API.expert compares API latency among different cloud providers and regions. (Week of Oct 12, 2020, to Oct 19, 2020).

For example, at the time of writing, Google’s API ranks best on Google Cloud in North America, with a median latency of 319 ms. It performs the worst with IBM Cloud in Oceania with a median latency of 567ms. Anecdotally, we can’t help but observe that AWS and North America frequently appear in the top spot for cloud/region latency rankings.

Cloud and region performance for Google API. (Week of Oct 12, 2020, to Oct 19, 2020).

APImetrics has publicly stated that a basic version of API.expert — which currently ranks more than 200 APIs from the US, UK, and beyond — will remain free. That should be reassuring for folks who want to make this tool part of their regular rotation. The prospect of “other, related services” being built on top of it offers some intriguing possibilities of where they’ll go next.

There’s currently no way to compare all APIs in a single list, but regular blog posts by APImetrics do highlight some of the winners and losers of the week. For example, at the time of writing, GitHub has a market-leading CASC of 9.68 and 100% uptime. On the other hand, Barclays (Sandbox Auth) had a CASC of just 1.00 thanks in part due to downtime of 2 days in the last week.

Limitations of API.expert

One issue with API.expert is that it doesn’t necessarily provide all the context that users might want to know when looking at possible problems with APIs they want to use (or are already consuming). For example, an API having some downtime might look bad on the surface, but it might not be such a big deal if it’s planned and has been heavily publicized well in advance with outage notices.

Beyond that, in its quest to make the information available via API.expert easily skimmable and digestible, APImetrics may have gone a little too far.
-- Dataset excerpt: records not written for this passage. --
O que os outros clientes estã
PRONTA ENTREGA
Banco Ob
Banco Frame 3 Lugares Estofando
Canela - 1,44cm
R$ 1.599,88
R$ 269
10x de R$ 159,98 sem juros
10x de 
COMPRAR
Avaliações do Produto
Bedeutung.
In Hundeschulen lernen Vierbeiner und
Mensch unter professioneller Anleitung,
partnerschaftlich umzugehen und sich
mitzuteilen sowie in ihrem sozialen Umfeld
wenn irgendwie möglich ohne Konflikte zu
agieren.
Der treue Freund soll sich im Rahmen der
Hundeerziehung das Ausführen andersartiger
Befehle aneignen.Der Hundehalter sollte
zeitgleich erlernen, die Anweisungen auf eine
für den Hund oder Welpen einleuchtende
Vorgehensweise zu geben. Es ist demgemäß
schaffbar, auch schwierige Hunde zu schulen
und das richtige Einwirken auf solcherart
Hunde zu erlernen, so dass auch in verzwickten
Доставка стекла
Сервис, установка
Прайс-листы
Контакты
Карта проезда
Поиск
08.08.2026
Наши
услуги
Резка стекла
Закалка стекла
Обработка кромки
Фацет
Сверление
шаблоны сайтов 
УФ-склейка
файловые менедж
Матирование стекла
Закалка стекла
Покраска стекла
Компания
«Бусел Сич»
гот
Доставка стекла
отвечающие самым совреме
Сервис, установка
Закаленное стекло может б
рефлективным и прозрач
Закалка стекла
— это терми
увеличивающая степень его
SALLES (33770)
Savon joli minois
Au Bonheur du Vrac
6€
For example, the “More Information” column reveals in some cases that warnings or failures have occurred when testing APIs but fails to provide additional information about the circumstances or severity of those issues.

Another minor issue with API.expert stems from the way rankings are calculated and displayed by default. At the time of writing, Corporate Infrastructure APIs (the default category) like GitHub, Salesforce, and Microsoft Office are all sitting in the top 5. We’d expect these apps would be highly ranked. Still, there’s an argument to be made that featuring apps that already have the resources to ensure perfect uptime and low latency limits the discovery of newer innovative apps that may be a little rougher around the edges.
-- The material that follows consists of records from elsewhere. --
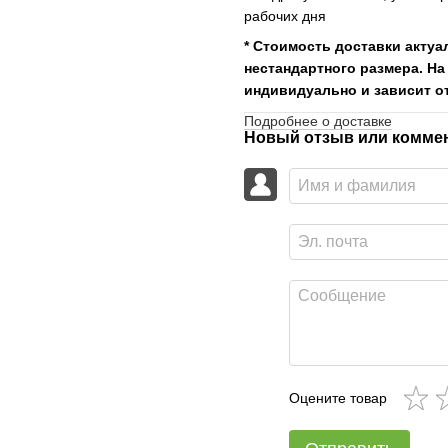
рабочих дня
* Стоимость доставки актуа
нестандартного размера. На
индивидуально и зависит от
Подробнее о доставке
Новый отзыв или комме
Оцените товар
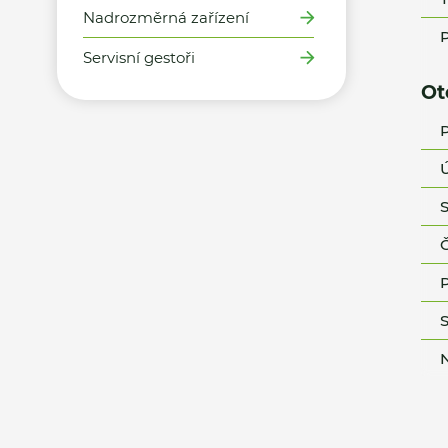
Nadrozměrná zařízení
P
Servisní gestoři
Ot
P
Ú
S
Č
P
S
N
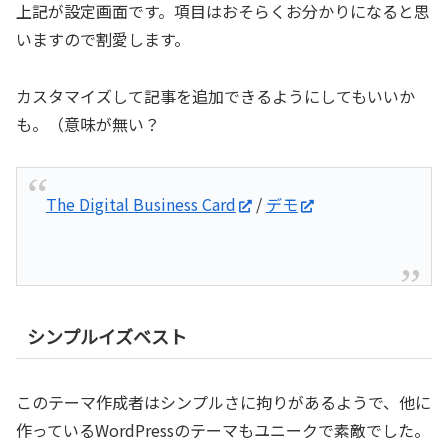
上記が設定画面です。項目はおそらくお分かりになると思
いますので割愛します。
カスタマイズして記事を追加できるようにしてもいいか
も。（意味が無い？
The Digital Business Card
/
デモ
シンプルイズベスト
このテーマ作成者はシンプルさに拘りがあるようで、他に
作っているWordPressのテーマもユニークで素敵でした。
Despite the promises by APImetrics of additional connected services to come, this tool stands alone for the time being. It’s not extensible, and there’s no way to plug it into your system or use it to generate downtime alerts. The product sort of feels like an MVP, albeit a very impressive one; the number of APIs it tracks is far more limited than that of typical API directories.

Implications for the Future with API.expert

For the time being, the CASC benchmark isn’t even close to mandatory. APImetrics writes on their website that “your company can include in your Service Level Agreements that a given API must achieve a certain CASC score.” Emphasis has been added by us to highlight the voluntary nature of embracing CASC.

Meeting minimum standards before approval in directories, etc., a la Apple’s App Store is a good idea in theory. However, in practice, setting universal API performance benchmarks might prove stifling for API developers who are building side projects as a labor of love that they can’t afford to dedicate much time to.

Perhaps the ideal situation lies somewhere in the middle, with directories displaying more detailed information about APIs and user reviews to help people formulate opinions. TeejLab’s API Discovery, for example, aims to help users combine the art of discovery (no surprises there, based on the app’s name) with an assessment of how suitable an API would be for their needs from a security and regulation perspective.

APIs are becoming more and more important to the general public, whether they realize it or not. Indeed, COVID–19 and Open Banking are two categories featured heavily on API.expert. Anything that leads to greater accountability on the part of API developers can only be a good thing in our book.